→ Data to use
^^^^^^^^^^^^^^^^

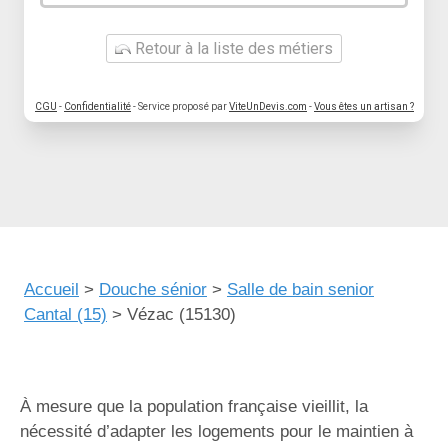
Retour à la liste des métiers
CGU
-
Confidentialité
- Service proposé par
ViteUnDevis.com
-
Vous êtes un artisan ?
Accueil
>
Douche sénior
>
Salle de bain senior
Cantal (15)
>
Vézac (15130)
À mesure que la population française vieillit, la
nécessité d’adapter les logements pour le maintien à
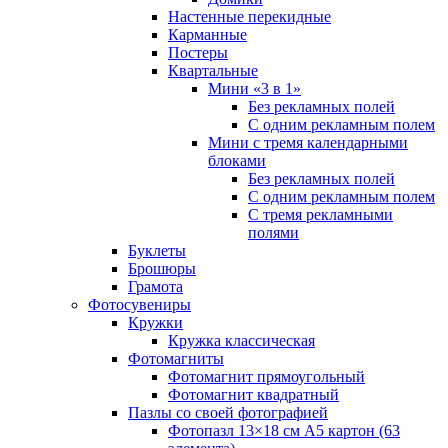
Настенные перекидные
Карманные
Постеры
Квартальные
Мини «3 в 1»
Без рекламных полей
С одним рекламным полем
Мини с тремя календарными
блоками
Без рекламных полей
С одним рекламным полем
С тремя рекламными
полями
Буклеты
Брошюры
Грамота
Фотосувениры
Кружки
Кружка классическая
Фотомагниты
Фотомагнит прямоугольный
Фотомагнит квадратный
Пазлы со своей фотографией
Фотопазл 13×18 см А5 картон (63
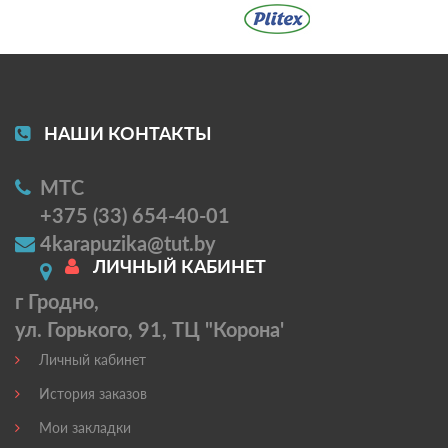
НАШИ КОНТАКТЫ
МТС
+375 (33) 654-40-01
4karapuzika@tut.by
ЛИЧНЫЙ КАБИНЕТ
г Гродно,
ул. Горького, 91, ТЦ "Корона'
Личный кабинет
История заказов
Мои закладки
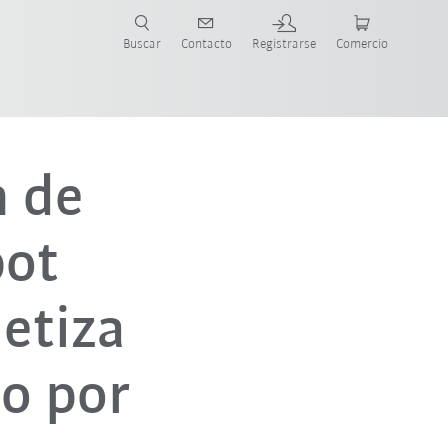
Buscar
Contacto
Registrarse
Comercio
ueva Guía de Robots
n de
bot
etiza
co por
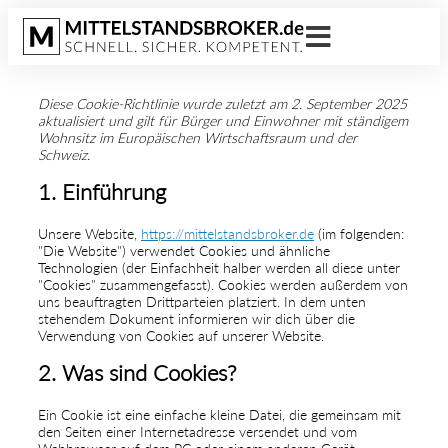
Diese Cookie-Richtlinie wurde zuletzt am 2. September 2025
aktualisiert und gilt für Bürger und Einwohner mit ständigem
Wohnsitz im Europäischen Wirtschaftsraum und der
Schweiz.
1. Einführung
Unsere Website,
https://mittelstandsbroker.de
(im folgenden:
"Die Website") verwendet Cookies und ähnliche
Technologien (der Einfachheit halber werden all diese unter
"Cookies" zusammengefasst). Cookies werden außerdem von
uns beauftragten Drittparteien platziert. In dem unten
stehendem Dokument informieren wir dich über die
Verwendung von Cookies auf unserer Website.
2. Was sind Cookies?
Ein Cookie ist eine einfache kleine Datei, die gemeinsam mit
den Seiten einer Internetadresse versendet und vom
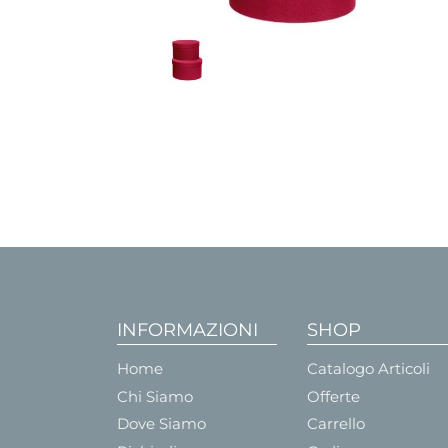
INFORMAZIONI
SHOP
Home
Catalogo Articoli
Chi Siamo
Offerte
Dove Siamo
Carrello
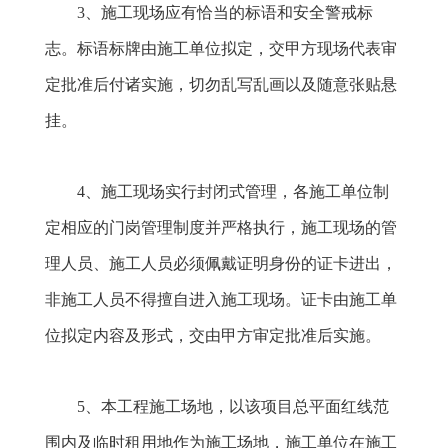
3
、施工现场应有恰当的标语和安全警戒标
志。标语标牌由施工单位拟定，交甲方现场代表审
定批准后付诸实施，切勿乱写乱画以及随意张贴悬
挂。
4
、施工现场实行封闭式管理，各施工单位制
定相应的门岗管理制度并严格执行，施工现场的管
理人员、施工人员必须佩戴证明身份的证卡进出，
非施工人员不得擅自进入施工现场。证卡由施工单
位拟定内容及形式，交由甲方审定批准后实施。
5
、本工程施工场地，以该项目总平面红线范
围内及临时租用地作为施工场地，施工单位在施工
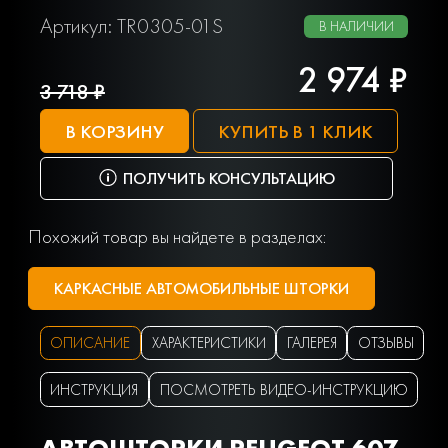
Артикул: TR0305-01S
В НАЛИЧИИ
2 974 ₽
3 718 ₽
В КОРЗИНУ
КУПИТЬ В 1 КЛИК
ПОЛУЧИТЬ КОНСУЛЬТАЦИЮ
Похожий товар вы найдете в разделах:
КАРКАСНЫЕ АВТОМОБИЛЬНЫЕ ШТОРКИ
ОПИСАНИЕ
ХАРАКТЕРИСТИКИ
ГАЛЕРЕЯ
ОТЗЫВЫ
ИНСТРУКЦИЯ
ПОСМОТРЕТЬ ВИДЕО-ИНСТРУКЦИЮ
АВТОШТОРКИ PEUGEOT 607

^^^^^^^^^^^^^^^^

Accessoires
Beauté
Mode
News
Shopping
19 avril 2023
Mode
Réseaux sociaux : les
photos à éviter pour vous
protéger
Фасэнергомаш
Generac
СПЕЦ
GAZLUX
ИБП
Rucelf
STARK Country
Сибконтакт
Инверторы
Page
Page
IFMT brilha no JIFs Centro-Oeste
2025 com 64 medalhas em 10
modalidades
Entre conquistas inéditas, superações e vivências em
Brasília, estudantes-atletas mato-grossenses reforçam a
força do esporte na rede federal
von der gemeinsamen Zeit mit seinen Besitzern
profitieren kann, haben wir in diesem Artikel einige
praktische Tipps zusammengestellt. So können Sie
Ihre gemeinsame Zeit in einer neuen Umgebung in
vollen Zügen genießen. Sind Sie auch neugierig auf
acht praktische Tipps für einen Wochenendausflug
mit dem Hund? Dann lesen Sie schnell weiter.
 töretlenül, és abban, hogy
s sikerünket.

^^^^^^^^^^^^^^^^

→ Exercise directions
The stretch to restate runs from the line above containing "非施工人员不得擅自进入施工现场。证卡由施工单" through the line containing "АВТОШТОРКИ PEUGEOT 607". Copy it word for word, ends included, without pictures.

→ Answer section
非施工人员不得擅自进入施工现场。证卡由施工单
位拟定内容及形式，交由甲方审定批准后实施。
5
、本工程施工场地，以该项目总平面红线范
围内及临时租用地作为施工场地，施工单位在施工
Артикул: TR0305-01S
В НАЛИЧИИ
2 974 ₽
3 718 ₽
В КОРЗИНУ
КУПИТЬ В 1 КЛИК
ПОЛУЧИТЬ КОНСУЛЬТАЦИЮ
Похожий товар вы найдете в разделах:
КАРКАСНЫЕ АВТОМОБИЛЬНЫЕ ШТОРКИ
ОПИСАНИЕ
ХАРАКТЕРИСТИКИ
ГАЛЕРЕЯ
ОТЗЫВЫ
ИНСТРУКЦИЯ
ПОСМОТРЕТЬ ВИДЕО-ИНСТРУКЦИЮ
АВТОШТОРКИ PEUGEOT 607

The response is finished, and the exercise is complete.